⚖️

Salting to Solve Data Skew

Jul 10, 2025

Overview

This lecture explains how "salting" is used to solve data skew in distributed data processing systems, focusing on aggregation and join operations.

What is Salting?

  • Salting means adding randomness to a key to distribute data more evenly across partitions in distributed systems.
  • The salt is typically a random number appended to the original key.

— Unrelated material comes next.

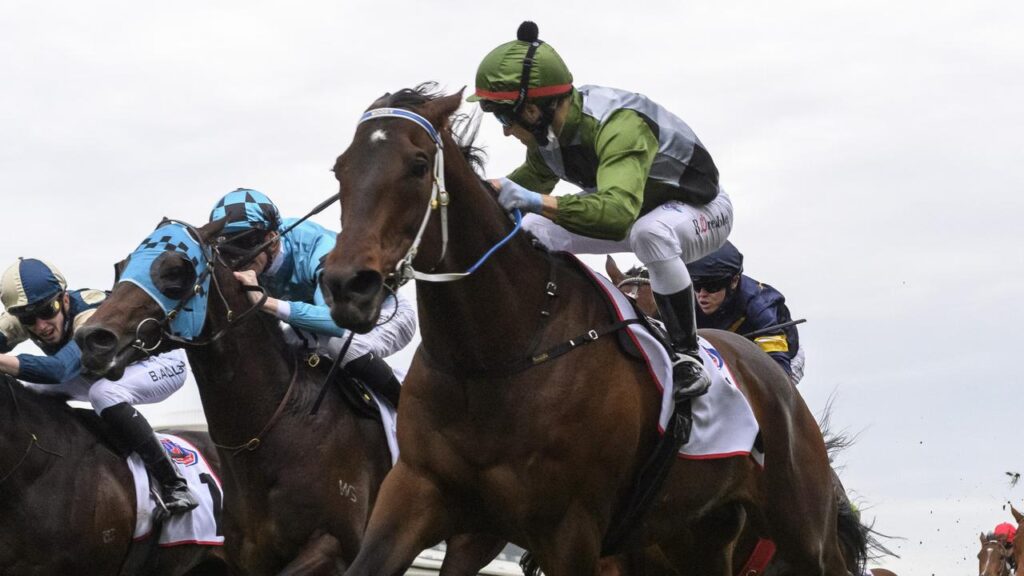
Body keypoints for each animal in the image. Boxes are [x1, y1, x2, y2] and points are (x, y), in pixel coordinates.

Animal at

Data Skew and Its Problems

  • Data skew occurs when a key (like '1') appears much more frequently, causing that key’s partition to be overloaded.
  • Overloaded partitions slow down processing due to uneven data distribution after hashing and partitioning.

Salting in Joins

  • To salt a skewed table, choose a salt number (e.g., 3) and assign a random salt value (0 to 2) to each row.
  • Create a new composite join key: (original key, salt).
  • For the second table, generate all possible salt values for each key and use an "explode" operation.
  • Join both tables on the composite key to distribute matching keys across multiple partitions.
  • Salting ensures previously skewed keys are split and processed in parallel, reducing processing time.
  • If one table is smaller, apply the explode operation to the smaller table to save resources.

Salting in Aggregations

  • For aggregations like group by/count, data skew leads to uneven partition processing.
  • Assign a random salt to each row using the chosen salt number.
  • Group by both value and salt, then count.
  • Finally, group by the original key and sum the counts to get final results.
  • This approach splits heavily skewed keys into multiple groups, ensuring balanced partition processing.

Key Terms & Definitions

  • Data Skew — Imbalanced distribution of records across partitions, often due to repeating key values.
  • Partition — A chunk of data processed in parallel in distributed systems.
  • Shuffle Partition — The number of partitions data is distributed into during shuffling (data re-distribution).
  • Salt — A random or pseudo-random number added to the key to break up skew.
  • Explode — A function that converts array values in a row into separate rows, often used for creating all possible salt values per key.

Action Items / Next Steps

  • Practice implementing salting for both joins and aggregations in Spark or similar distributed systems.
  • Experiment with different salt numbers to observe effects on data distribution.
  • Review and understand partitioning and shuffle operations in your data processing framework.